(Excerpts from a dataset)

★ ★ ★ ★ ★

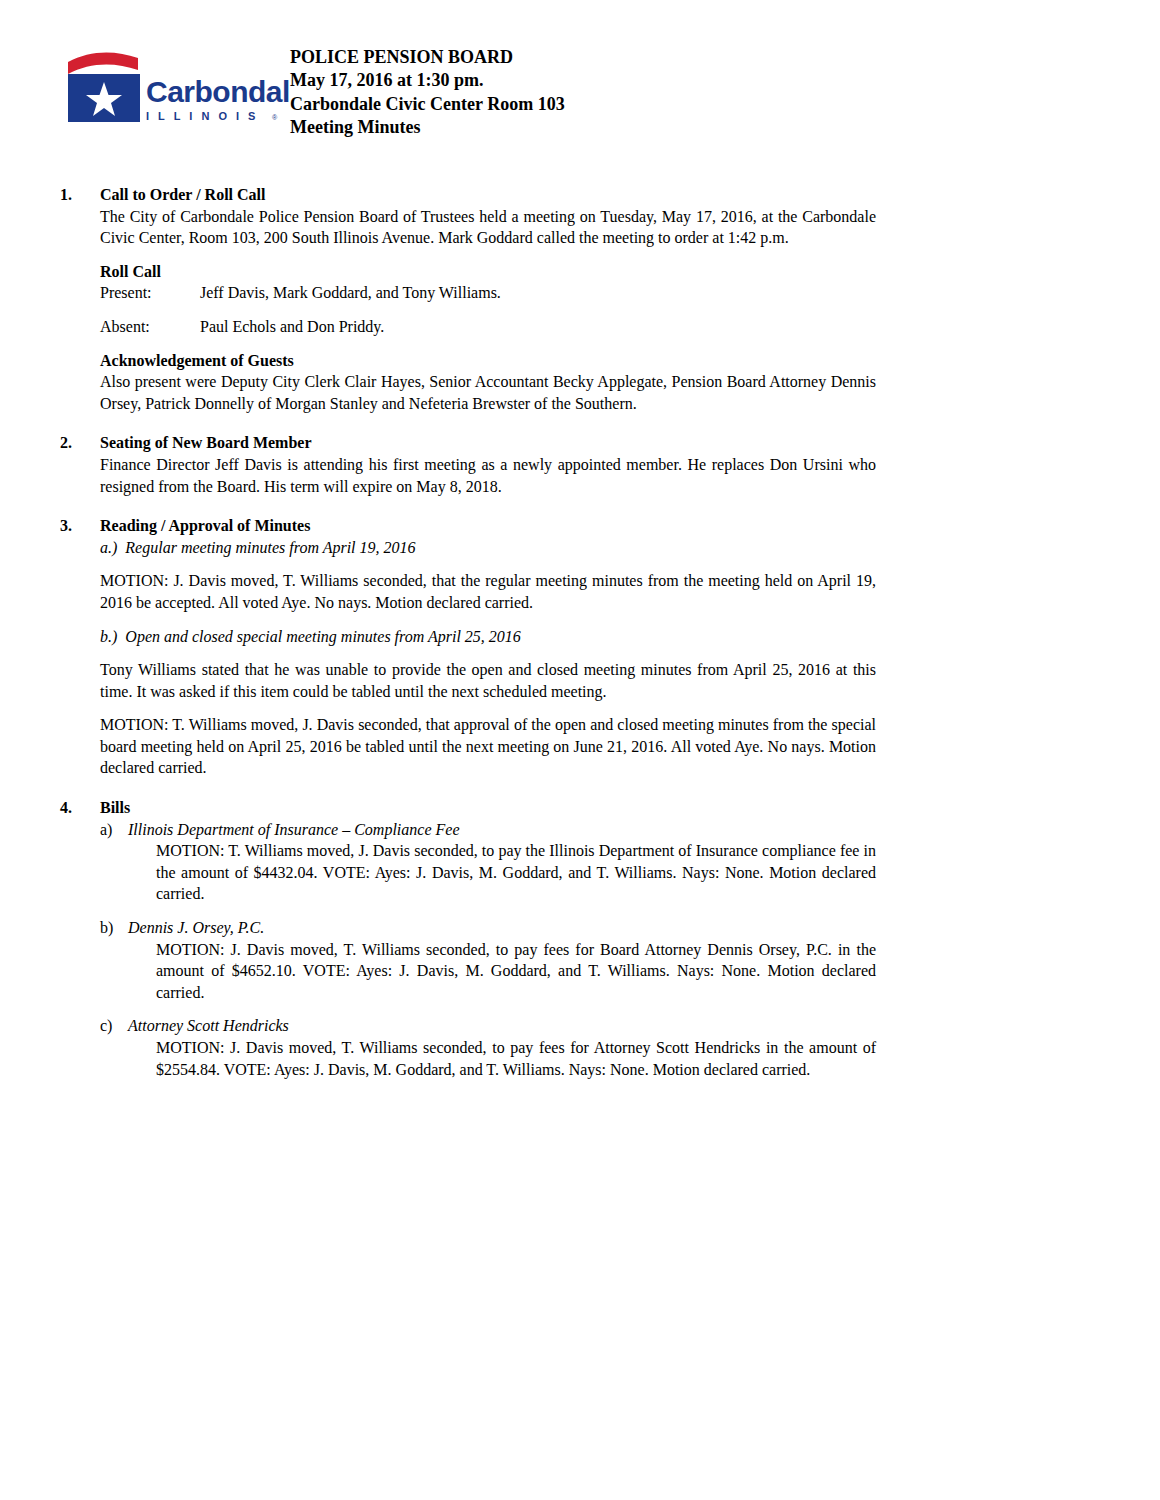Carbondale I L L I N O I S ®
POLICE PENSION BOARD
May 17, 2016 at 1:30 pm.
Carbondale Civic Center Room 103
Meeting Minutes
Call to Order / Roll Call
The City of Carbondale Police Pension Board of Trustees held a meeting on Tuesday, May 17, 2016, at the Carbondale Civic Center, Room 103, 200 South Illinois Avenue. Mark Goddard called the meeting to order at 1:42 p.m.
Roll Call
Present:
Jeff Davis, Mark Goddard, and Tony Williams.
Absent:
Paul Echols and Don Priddy.
Acknowledgement of Guests
Also present were Deputy City Clerk Clair Hayes, Senior Accountant Becky Applegate, Pension Board Attorney Dennis Orsey, Patrick Donnelly of Morgan Stanley and Nefeteria Brewster of the Southern.
Seating of New Board Member
Finance Director Jeff Davis is attending his first meeting as a newly appointed member. He replaces Don Ursini who resigned from the Board. His term will expire on May 8, 2018.
Reading / Approval of Minutes
a.) Regular meeting minutes from April 19, 2016
MOTION: J. Davis moved, T. Williams seconded, that the regular meeting minutes from the meeting held on April 19, 2016 be accepted. All voted Aye. No nays. Motion declared carried.
b.) Open and closed special meeting minutes from April 25, 2016
Tony Williams stated that he was unable to provide the open and closed meeting minutes from April 25, 2016 at this time. It was asked if this item could be tabled until the next scheduled meeting.
MOTION: T. Williams moved, J. Davis seconded, that approval of the open and closed meeting minutes from the special board meeting held on April 25, 2016 be tabled until the next meeting on June 21, 2016. All voted Aye. No nays. Motion declared carried.
Bills
a) Illinois Department of Insurance – Compliance Fee
MOTION: T. Williams moved, J. Davis seconded, to pay the Illinois Department of Insurance compliance fee in the amount of $4432.04. VOTE: Ayes: J. Davis, M. Goddard, and T. Williams. Nays: None. Motion declared carried.
b) Dennis J. Orsey, P.C.
MOTION: J. Davis moved, T. Williams seconded, to pay fees for Board Attorney Dennis Orsey, P.C. in the amount of $4652.10. VOTE: Ayes: J. Davis, M. Goddard, and T. Williams. Nays: None. Motion declared carried.
c) Attorney Scott Hendricks
MOTION: J. Davis moved, T. Williams seconded, to pay fees for Attorney Scott Hendricks in the amount of $2554.84. VOTE: Ayes: J. Davis, M. Goddard, and T. Williams. Nays: None. Motion declared carried.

★ ★ ★ ★ ★

** TASK STATEMENT **
Return only the number of lines in the data that hold the string "amount".

** RESULT FOR THIS EXERCISE **
3